» Assignment
Take the data below and extract the lines from the one with "lead ANC and" to the one with "deny he himself", inclusive, exactly as written.

» Given information
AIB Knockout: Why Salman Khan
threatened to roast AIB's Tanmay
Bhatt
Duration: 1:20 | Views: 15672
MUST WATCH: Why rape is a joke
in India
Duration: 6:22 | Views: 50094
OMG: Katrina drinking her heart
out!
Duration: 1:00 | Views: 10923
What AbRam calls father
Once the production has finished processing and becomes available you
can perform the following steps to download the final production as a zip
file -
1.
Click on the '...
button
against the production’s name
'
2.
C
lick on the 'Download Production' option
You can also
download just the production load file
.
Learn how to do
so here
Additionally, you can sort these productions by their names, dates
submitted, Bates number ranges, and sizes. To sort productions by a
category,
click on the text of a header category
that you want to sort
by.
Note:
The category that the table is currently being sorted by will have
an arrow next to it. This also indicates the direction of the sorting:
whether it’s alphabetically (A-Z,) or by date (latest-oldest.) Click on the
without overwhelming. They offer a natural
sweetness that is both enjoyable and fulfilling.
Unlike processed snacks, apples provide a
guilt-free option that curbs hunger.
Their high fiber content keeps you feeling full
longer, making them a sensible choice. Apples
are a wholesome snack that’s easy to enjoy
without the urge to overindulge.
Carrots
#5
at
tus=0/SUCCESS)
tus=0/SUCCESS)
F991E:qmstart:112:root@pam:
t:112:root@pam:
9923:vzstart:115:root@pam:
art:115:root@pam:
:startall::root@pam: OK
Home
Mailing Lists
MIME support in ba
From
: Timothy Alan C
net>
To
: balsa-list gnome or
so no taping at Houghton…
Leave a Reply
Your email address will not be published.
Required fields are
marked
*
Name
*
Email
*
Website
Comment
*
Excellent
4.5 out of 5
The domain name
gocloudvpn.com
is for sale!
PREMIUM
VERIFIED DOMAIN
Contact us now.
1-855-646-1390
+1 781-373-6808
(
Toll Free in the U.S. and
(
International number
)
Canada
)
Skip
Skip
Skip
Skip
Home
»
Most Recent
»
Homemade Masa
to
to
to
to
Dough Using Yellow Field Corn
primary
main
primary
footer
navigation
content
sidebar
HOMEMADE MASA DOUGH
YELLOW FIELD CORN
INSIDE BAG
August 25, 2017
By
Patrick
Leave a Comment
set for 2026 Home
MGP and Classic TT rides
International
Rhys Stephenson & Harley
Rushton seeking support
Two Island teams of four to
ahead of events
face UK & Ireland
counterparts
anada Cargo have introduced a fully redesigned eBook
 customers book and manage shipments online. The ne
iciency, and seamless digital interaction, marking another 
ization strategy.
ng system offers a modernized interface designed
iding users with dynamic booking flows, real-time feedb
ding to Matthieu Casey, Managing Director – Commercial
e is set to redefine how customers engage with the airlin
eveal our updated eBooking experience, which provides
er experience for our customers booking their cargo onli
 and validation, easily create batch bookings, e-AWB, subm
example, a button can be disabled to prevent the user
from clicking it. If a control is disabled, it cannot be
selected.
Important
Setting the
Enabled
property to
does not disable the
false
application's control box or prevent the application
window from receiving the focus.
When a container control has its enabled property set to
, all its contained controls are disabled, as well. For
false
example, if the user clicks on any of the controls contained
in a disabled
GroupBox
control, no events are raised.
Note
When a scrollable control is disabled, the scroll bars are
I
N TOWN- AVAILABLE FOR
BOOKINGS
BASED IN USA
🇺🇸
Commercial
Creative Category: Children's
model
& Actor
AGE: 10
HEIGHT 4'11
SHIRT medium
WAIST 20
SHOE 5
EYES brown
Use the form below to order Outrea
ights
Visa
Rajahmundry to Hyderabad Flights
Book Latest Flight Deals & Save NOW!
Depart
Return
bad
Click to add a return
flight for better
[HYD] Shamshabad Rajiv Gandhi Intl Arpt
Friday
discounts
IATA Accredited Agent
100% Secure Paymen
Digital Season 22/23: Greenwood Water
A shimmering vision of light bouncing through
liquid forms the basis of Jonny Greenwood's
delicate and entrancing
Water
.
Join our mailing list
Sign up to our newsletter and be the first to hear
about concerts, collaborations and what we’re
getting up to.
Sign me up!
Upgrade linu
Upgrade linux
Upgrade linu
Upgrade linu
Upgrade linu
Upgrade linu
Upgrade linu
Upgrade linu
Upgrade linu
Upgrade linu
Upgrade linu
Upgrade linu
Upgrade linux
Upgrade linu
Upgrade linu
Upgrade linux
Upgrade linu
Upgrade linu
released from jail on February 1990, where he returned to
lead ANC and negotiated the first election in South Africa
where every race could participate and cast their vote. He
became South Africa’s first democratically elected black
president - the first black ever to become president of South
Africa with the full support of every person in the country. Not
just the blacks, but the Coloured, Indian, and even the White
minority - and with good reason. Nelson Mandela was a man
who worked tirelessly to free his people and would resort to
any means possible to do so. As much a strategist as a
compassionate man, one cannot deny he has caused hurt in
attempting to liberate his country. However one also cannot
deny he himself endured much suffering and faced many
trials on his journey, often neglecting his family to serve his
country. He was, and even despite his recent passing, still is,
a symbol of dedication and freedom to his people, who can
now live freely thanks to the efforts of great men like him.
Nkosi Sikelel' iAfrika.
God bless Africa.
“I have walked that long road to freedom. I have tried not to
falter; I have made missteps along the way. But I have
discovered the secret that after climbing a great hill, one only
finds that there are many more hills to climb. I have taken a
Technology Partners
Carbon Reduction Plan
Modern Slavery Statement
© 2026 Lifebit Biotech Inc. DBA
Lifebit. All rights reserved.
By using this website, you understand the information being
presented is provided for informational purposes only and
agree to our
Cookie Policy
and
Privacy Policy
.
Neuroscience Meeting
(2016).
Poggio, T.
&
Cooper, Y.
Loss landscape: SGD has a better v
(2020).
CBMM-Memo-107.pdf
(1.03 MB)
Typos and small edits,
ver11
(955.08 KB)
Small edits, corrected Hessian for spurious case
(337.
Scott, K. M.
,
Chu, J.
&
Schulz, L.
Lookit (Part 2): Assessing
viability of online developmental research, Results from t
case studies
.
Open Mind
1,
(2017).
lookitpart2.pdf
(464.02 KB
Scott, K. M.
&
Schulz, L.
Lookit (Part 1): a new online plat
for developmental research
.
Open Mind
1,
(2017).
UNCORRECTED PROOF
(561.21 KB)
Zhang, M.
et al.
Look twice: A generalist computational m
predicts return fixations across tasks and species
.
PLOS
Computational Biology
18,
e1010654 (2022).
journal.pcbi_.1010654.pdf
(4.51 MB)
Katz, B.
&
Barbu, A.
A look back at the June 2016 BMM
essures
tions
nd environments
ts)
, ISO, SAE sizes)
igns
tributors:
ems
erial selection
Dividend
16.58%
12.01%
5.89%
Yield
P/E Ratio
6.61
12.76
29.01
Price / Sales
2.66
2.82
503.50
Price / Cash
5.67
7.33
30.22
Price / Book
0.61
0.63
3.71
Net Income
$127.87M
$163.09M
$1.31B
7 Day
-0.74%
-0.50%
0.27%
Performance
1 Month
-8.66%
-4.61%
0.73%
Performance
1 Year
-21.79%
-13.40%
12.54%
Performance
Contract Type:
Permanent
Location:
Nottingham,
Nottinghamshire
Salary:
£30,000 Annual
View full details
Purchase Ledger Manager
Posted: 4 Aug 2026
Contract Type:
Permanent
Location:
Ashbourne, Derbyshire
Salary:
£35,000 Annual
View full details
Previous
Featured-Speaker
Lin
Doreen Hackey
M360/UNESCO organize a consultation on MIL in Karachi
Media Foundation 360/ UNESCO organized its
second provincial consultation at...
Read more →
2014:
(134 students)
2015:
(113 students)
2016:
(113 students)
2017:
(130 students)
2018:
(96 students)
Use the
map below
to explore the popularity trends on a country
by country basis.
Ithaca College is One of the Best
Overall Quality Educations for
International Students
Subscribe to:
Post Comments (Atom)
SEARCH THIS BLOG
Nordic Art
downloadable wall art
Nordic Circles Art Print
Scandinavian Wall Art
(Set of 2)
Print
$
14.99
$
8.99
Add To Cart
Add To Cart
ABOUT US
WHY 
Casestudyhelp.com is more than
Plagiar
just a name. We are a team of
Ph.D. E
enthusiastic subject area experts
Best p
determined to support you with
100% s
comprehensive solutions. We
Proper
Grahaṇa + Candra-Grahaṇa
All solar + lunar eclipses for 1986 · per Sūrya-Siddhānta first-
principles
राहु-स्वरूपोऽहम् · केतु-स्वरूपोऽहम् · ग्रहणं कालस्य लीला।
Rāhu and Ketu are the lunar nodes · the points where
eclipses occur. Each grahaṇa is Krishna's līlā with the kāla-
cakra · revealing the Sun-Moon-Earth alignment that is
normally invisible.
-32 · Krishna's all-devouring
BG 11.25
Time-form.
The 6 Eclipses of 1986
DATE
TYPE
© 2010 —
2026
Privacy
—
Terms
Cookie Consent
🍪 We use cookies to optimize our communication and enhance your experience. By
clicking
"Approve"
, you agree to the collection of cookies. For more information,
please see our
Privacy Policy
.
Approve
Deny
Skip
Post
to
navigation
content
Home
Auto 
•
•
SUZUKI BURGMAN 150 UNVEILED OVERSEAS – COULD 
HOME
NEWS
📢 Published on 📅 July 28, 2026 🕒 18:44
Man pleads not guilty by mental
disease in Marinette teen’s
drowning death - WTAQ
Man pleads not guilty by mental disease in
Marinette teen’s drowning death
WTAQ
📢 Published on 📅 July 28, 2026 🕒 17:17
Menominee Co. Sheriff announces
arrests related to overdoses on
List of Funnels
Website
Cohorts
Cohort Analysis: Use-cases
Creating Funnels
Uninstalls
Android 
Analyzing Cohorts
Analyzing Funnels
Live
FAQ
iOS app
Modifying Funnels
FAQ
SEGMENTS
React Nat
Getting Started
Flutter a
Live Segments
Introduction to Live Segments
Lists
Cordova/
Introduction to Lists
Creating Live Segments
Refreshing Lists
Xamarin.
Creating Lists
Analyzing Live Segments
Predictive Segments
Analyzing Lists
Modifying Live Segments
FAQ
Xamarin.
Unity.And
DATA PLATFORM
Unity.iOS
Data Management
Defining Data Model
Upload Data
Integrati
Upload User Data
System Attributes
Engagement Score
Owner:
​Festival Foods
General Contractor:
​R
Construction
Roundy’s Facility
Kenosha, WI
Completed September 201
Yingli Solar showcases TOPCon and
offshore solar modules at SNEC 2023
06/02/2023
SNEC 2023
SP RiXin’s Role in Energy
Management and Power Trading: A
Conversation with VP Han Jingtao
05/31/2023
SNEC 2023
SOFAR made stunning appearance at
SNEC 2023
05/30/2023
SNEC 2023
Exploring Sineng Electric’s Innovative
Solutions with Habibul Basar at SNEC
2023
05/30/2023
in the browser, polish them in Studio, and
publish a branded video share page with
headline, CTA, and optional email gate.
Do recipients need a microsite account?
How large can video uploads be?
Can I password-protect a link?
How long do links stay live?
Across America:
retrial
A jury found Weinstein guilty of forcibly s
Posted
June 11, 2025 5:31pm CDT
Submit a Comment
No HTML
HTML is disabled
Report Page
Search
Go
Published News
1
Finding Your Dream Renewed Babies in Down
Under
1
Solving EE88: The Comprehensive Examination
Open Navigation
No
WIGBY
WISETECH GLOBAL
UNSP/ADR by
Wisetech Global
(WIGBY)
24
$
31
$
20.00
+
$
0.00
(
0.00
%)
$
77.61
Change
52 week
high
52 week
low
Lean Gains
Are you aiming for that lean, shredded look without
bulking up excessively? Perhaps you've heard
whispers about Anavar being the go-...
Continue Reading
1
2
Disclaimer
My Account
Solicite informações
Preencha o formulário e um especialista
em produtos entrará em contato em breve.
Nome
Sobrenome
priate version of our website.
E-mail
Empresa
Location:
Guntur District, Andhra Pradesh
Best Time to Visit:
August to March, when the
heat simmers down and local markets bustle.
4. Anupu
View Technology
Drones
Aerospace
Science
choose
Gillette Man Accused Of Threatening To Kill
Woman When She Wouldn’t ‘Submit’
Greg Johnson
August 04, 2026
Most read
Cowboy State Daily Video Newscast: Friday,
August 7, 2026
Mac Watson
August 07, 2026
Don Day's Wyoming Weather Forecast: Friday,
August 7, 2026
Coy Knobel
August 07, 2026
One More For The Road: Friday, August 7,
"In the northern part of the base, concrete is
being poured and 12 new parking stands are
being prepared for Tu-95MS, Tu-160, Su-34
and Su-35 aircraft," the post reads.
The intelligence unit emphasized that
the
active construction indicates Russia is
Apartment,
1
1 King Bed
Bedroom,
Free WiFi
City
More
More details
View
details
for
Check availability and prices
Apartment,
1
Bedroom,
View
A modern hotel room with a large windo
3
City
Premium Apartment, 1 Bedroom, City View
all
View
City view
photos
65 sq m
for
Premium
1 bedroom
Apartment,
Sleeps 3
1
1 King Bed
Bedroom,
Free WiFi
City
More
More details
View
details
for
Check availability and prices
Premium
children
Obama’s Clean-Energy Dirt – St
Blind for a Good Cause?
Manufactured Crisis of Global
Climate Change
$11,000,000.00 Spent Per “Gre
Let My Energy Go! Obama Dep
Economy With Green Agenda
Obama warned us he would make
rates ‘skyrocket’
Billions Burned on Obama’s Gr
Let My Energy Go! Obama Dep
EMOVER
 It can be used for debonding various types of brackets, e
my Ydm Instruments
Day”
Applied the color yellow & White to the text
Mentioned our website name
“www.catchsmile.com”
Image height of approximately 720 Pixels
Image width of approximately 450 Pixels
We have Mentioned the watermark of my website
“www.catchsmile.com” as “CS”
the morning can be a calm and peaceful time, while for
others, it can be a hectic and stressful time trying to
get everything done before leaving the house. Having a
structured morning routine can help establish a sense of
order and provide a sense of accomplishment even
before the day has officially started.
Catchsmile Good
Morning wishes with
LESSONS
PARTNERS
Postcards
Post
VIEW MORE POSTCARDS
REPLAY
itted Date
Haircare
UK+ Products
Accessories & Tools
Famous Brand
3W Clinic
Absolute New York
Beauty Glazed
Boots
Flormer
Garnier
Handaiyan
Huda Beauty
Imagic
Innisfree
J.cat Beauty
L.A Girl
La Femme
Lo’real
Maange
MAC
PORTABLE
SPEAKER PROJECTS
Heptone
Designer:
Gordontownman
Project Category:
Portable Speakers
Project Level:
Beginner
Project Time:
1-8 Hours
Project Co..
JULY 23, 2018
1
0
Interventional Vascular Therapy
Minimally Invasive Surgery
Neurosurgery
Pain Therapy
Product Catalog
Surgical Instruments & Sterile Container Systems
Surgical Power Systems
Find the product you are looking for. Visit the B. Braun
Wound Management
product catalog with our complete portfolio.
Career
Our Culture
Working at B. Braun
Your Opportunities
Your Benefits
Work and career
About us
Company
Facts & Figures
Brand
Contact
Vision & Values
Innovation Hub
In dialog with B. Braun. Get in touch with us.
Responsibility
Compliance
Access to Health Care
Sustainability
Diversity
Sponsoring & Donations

» Task answer
lead ANC and negotiated the first election in South Africa
where every race could participate and cast their vote. He
became South Africa’s first democratically elected black
president - the first black ever to become president of South
Africa with the full support of every person in the country. Not
just the blacks, but the Coloured, Indian, and even the White
minority - and with good reason. Nelson Mandela was a man
who worked tirelessly to free his people and would resort to
any means possible to do so. As much a strategist as a
compassionate man, one cannot deny he has caused hurt in
attempting to liberate his country. However one also cannot
deny he himself endured much suffering and faced many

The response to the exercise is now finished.